── Given text ──
Open MPI logo

Open MPI Development Mailing List Archives

  |   Home   |   Support   |   FAQ   |   all Development mailing list

Subject: Re: [OMPI devel] SM backing file size
From: Jeff Squyres (jsquyres_at_[hidden])
Date: 2008-11-14 09:22:34


Ok. Should be pretty easy to test/simulate to figure out what's going
on -- e.g., whether it's segv'ing in MPI_INIT or the first MPI_SEND.

On Nov 14, 2008, at 9:19 AM, Ralph Castain wrote:

> Until we do complete the switch, and for systems that do not support
> the alternate type of shared memory (I believe it is only Linux?), I
> truly believe we should do something nicer than segv.
>
> Just to clarify: I know the segv case was done with paffinity set,
> and believe both cases were done that way. In the first case, I was
> told that the segv hit when they did MPI_Send, but I did not
> personally verify that claim - it could be that it hit during
> maffinity binding if, as you suggest, we actually touch the page at
> that time.
>
> Ralph
>
>
>
> On Nov 14, 2008, at 7:07 AM, Jeff Squyres wrote:
>
>> It's been a looooong time since I've looked at the sm code; Eugene
>> has looked at it much more in-depth recently than I have. But I'm
>> guessing we *haven't* checked this stuff to abort nicely in such
>> error conditions. We might very well succeed in the mmap but then
>> segv later when the memory isn't actually available. Perhaps we
>> should try to touch every page first to ensure that it's actually
>> there...? (I'm pretty sure we do this when using paffinity to
>> ensure to maffinity bind memory to processors -- perhaps we're not
>> doing that in the !paffinity case?)
───
— Direction a —
Filter the records below and copy every line that contains the string "parking".
── Information supplied ──
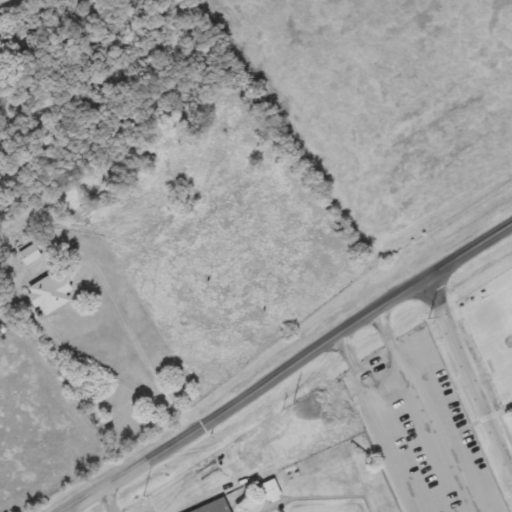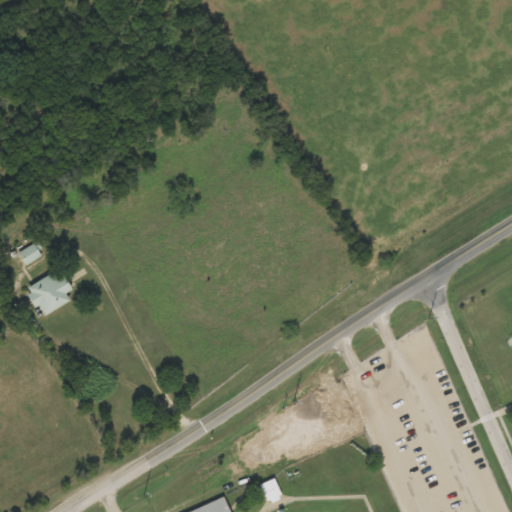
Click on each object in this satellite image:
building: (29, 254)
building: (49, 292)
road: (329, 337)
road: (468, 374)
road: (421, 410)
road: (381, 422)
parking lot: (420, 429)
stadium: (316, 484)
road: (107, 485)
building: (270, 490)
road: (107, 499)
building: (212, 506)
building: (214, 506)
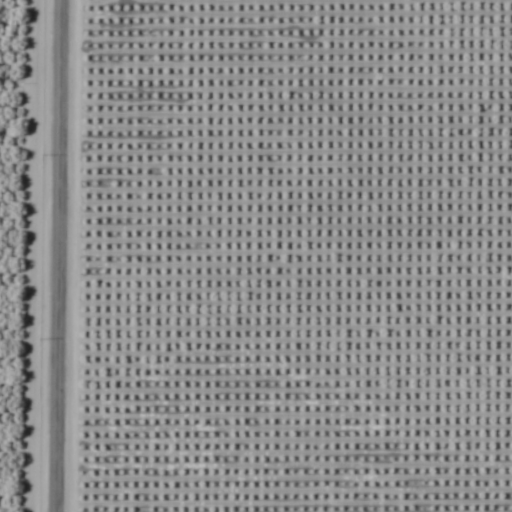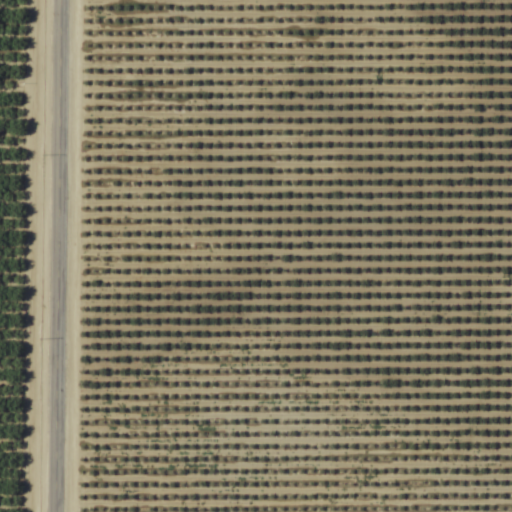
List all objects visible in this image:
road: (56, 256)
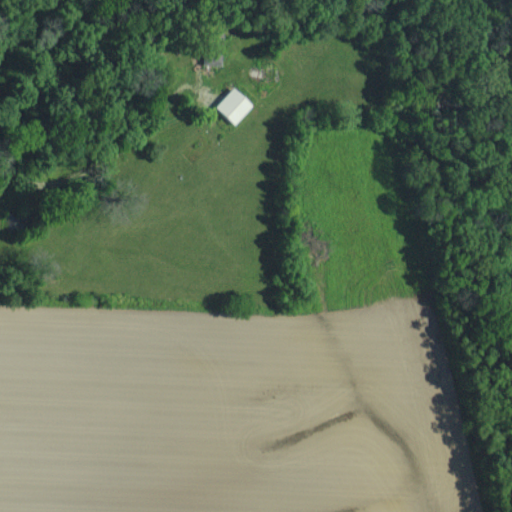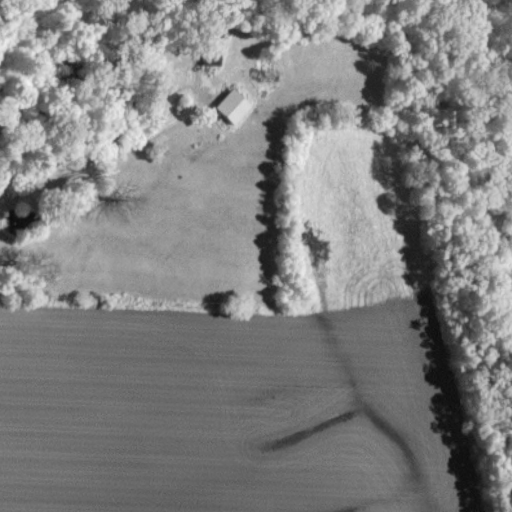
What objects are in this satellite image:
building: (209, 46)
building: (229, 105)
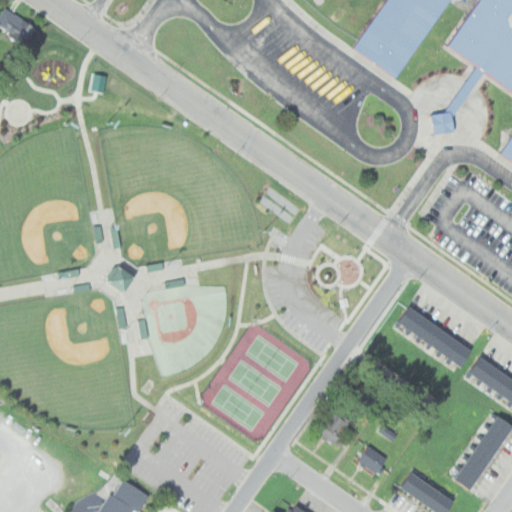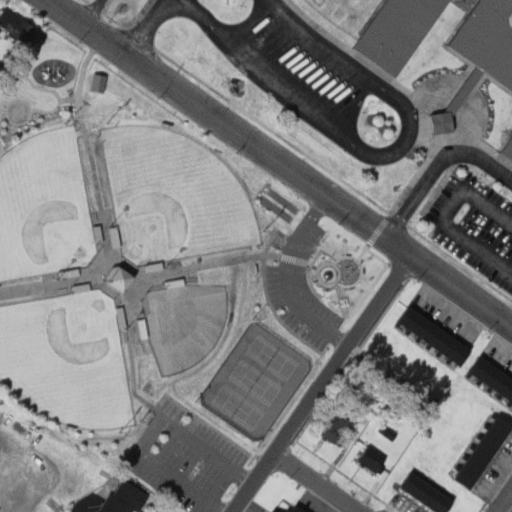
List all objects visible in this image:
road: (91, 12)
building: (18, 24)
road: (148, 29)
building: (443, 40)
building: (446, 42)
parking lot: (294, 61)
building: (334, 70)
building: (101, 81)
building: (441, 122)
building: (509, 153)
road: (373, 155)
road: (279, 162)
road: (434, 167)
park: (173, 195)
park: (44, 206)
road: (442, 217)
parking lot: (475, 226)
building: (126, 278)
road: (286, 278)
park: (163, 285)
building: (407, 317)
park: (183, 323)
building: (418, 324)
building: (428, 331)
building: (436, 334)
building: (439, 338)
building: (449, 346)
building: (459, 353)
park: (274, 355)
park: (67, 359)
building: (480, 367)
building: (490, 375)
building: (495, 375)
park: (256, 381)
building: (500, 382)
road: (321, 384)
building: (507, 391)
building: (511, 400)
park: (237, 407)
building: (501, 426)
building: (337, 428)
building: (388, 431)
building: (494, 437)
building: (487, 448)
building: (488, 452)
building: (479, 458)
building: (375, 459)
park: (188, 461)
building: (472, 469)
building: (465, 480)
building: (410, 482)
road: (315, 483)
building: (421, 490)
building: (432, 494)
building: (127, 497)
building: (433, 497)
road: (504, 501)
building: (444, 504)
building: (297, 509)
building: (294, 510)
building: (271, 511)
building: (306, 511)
───
— Direction b —
In the mailing list message above, what does Jeff Squyres suggest doing first to make sure the memory is actually there?

— Exercise response a —
parking lot: (420, 429)
parking lot: (294, 61)
parking lot: (475, 226)

— Exercise response b —
Touching every page first.